Tugas 1
Dalam berita tentang pertemuan Trump dan Kim di Singapura, di mana personel militer dipusatkan?
Tugas 2
Salin persis bagian berita tentang pertemuan Trump dan Kim di Singapura yang dibuka dengan kata-kata "TEMPO.CO, Jakarta - Singapura" dan ditutup dengan "dari berbagai dunia.".

Teks yang Diberikan
══════════

TEMPO.CO, Jakarta - Singapura telah menjadi perhatian dunia dalam dua pekan terakhir menyusul terpilihnya negara itu sebagai tempat penyelenggaraan pertemuan pertama Presiden Amerika Serikat, Donald Trump dan Pemimpin Korea Utara, Kim Jong Un. Pantauan Tempo pada Senin, 11 Juni 2018 atau sehari menjelang dilaksanakannya pertemuan, aktivitas masyarakat Singapura berjalan seperti biasa, tak terganggu oleh kehebohan pelaksanaan pertemuan yang mengerahkan ribuan pasukan keamanan serta peliputan media dari berbagai dunia.
Aktivitas perkantoran dan sekolah-sekolah di Singapura berjalan normal. Di luar Bandara Changi, Singapura, tidak terlihat aparat keamanan. Personel militer hanya terfokus di Pulau Sentosa, tempat diselenggarakannya pertemuan penting antara Kim dan Presiden Trump. Selain di Pulau Sentosa, tidak ada penutupan jalan.

══════════

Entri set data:
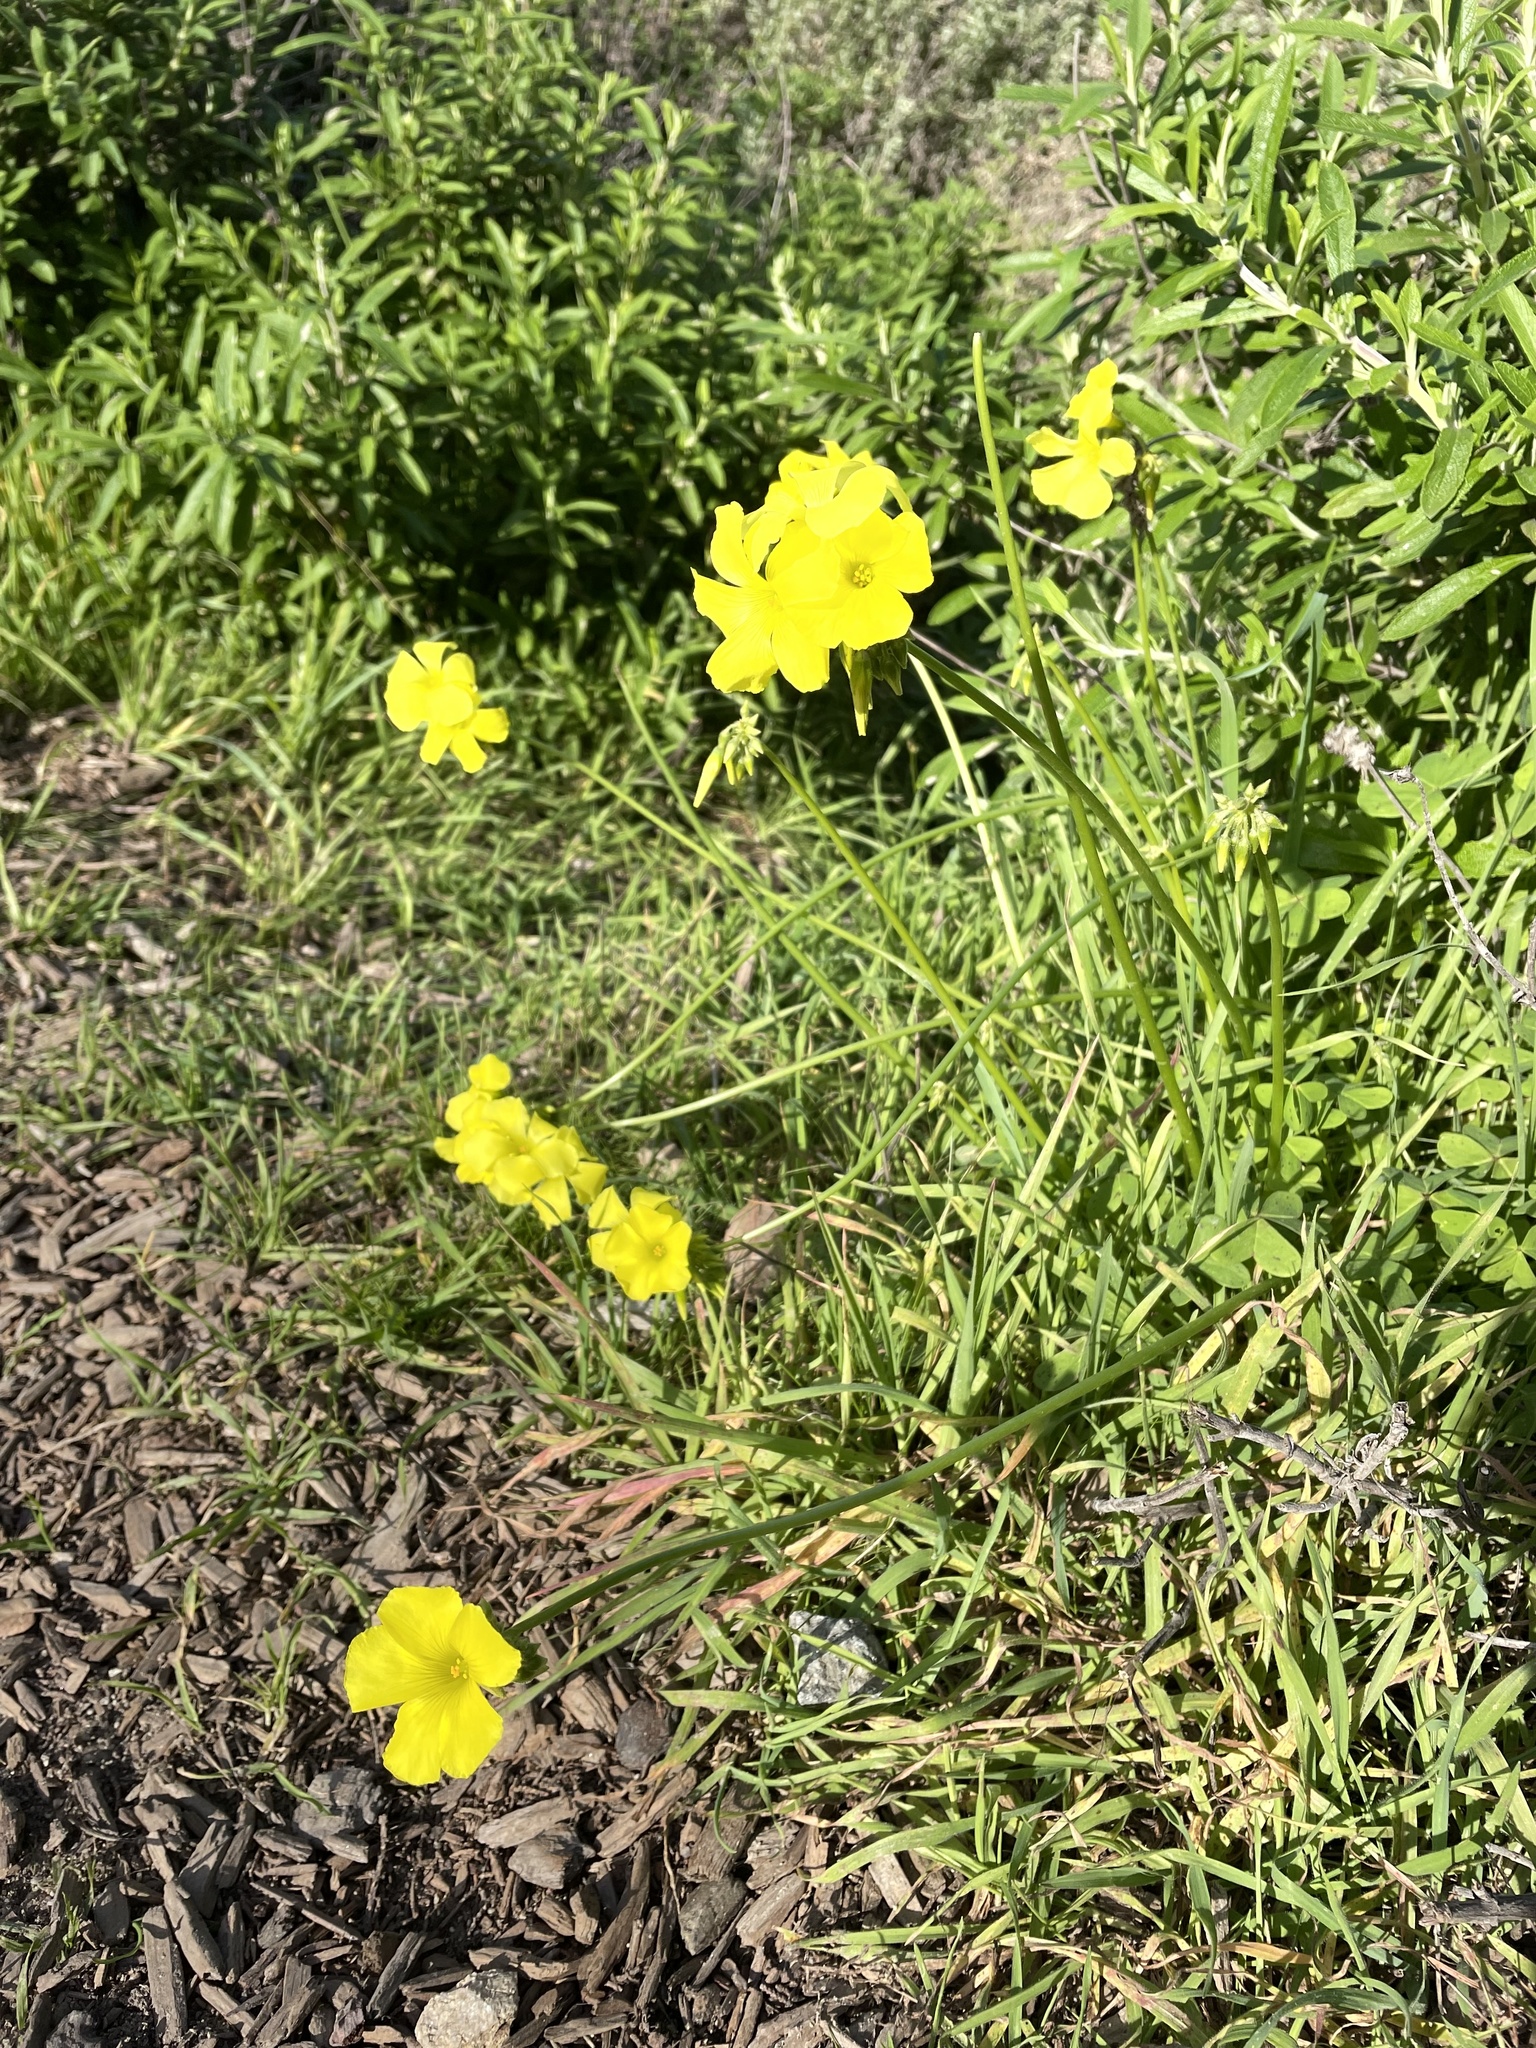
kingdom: Plantae
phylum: Tracheophyta
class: Magnoliopsida
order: Oxalidales
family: Oxalidaceae
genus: Oxalis
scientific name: Oxalis pes-caprae
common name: Bermuda-buttercup
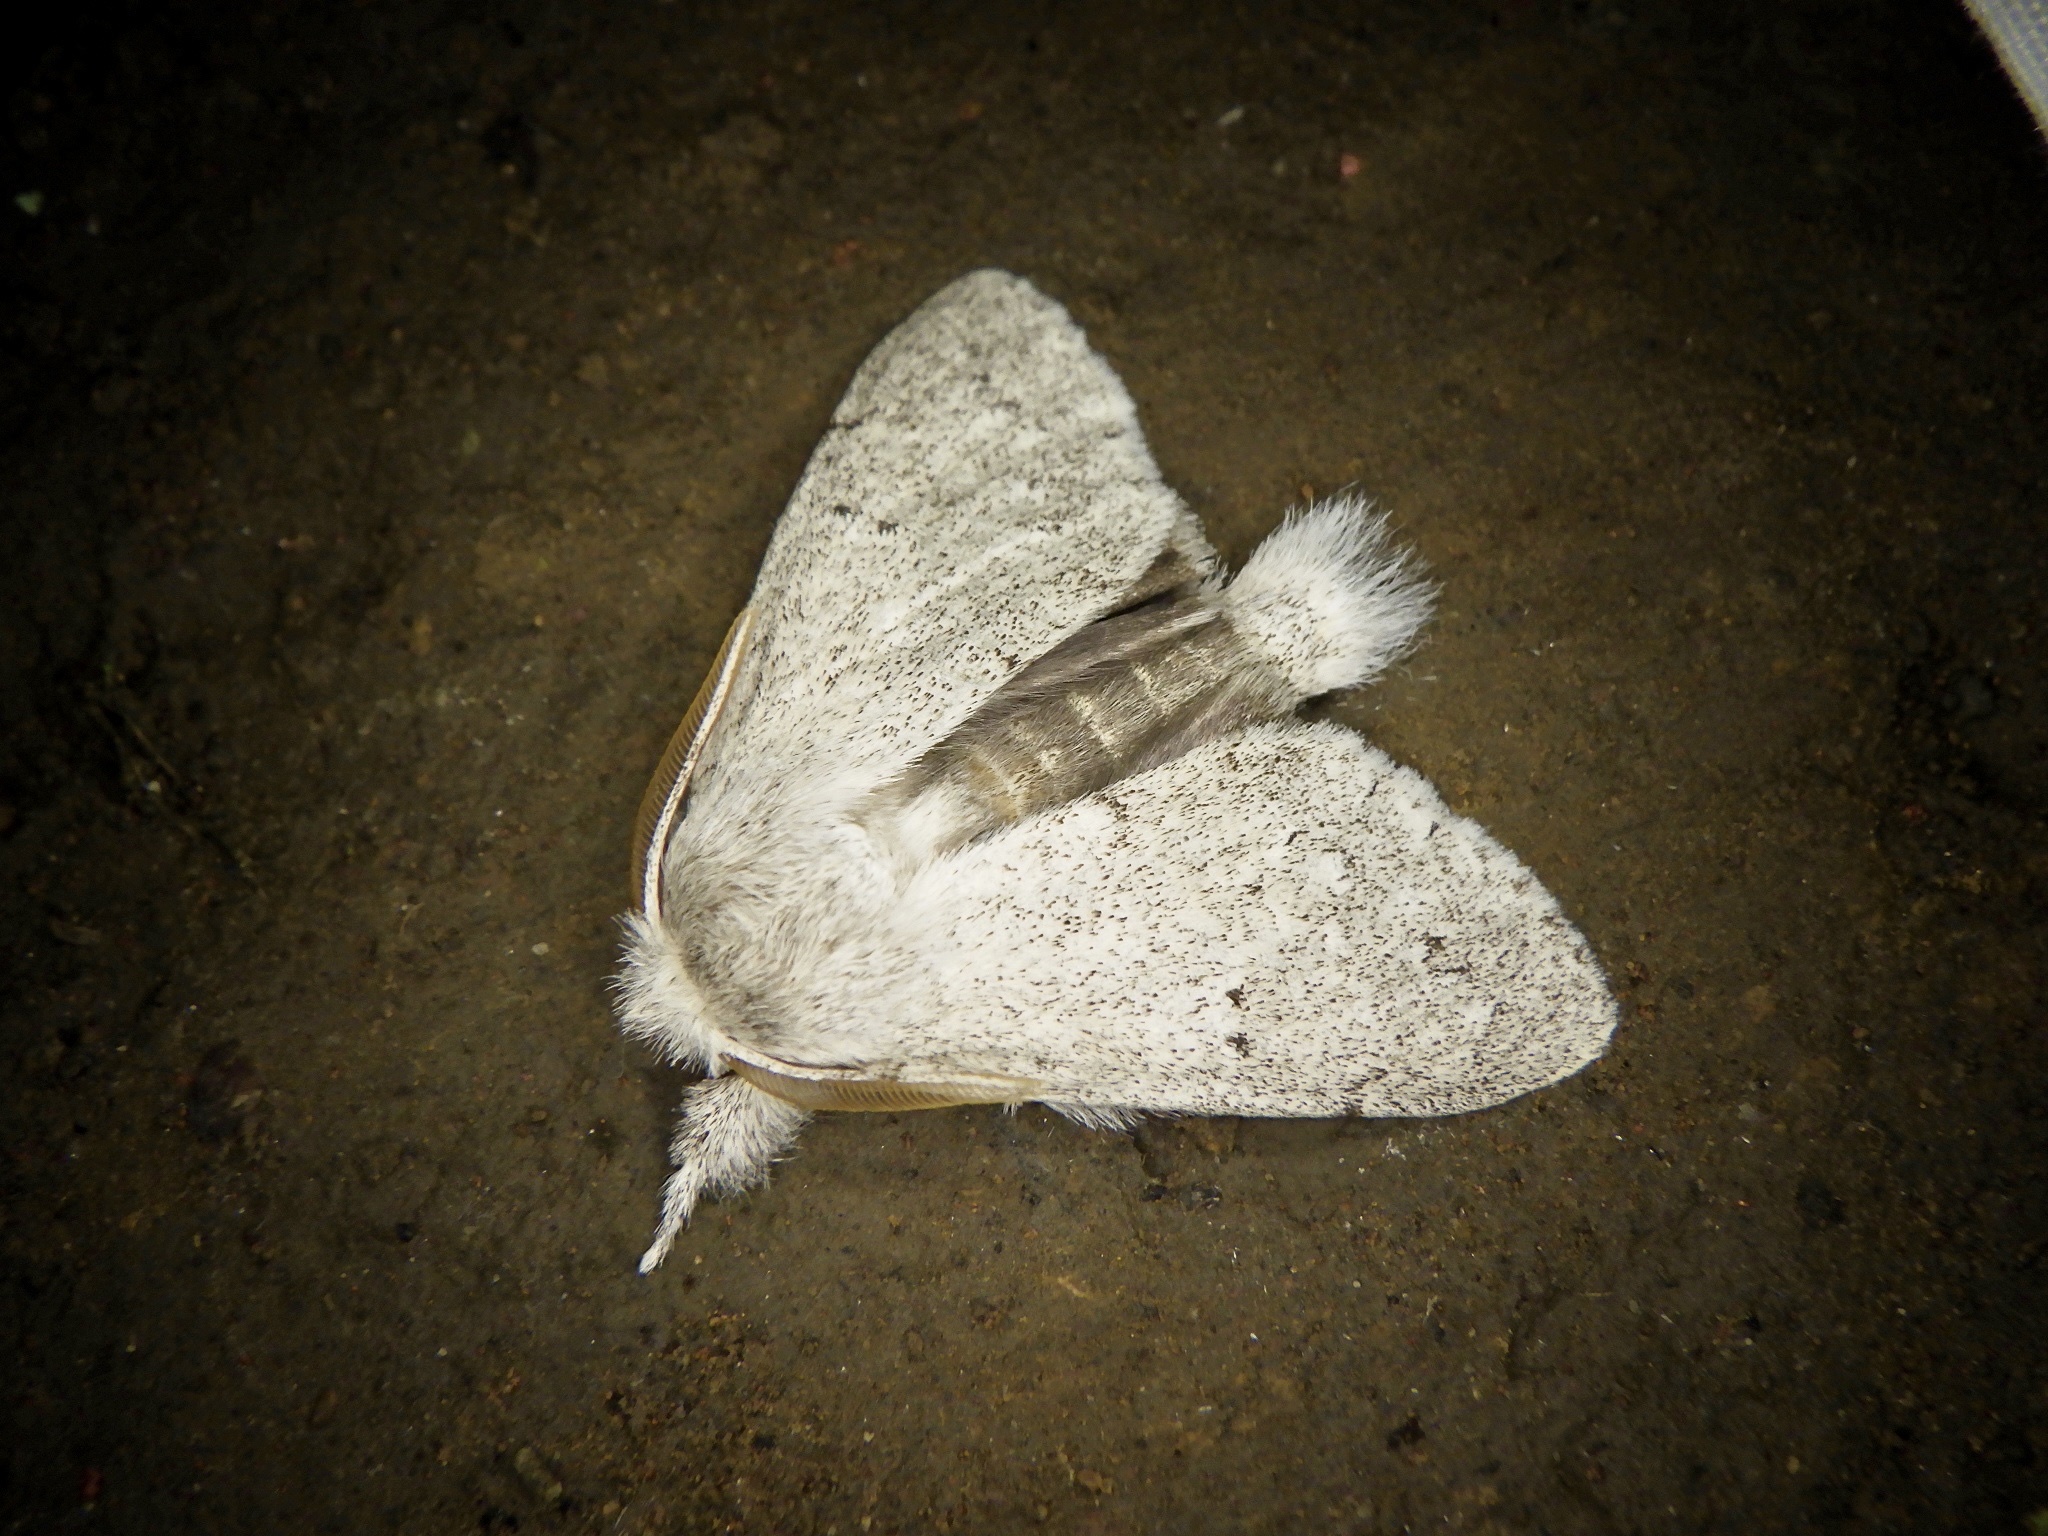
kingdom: Animalia
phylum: Arthropoda
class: Insecta
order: Lepidoptera
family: Notodontidae
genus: Cnethodonta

══════════

Jawaban Anda 1
Di Pulau Sentosa, tempat diselenggarakannya pertemuan antara Kim dan Presiden Trump.

Jawaban Anda 2
TEMPO.CO, Jakarta - Singapura telah menjadi perhatian dunia dalam dua pekan terakhir menyusul terpilihnya negara itu sebagai tempat penyelenggaraan pertemuan pertama Presiden Amerika Serikat, Donald Trump dan Pemimpin Korea Utara, Kim Jong Un. Pantauan Tempo pada Senin, 11 Juni 2018 atau sehari menjelang dilaksanakannya pertemuan, aktivitas masyarakat Singapura berjalan seperti biasa, tak terganggu oleh kehebohan pelaksanaan pertemuan yang mengerahkan ribuan pasukan keamanan serta peliputan media dari berbagai dunia.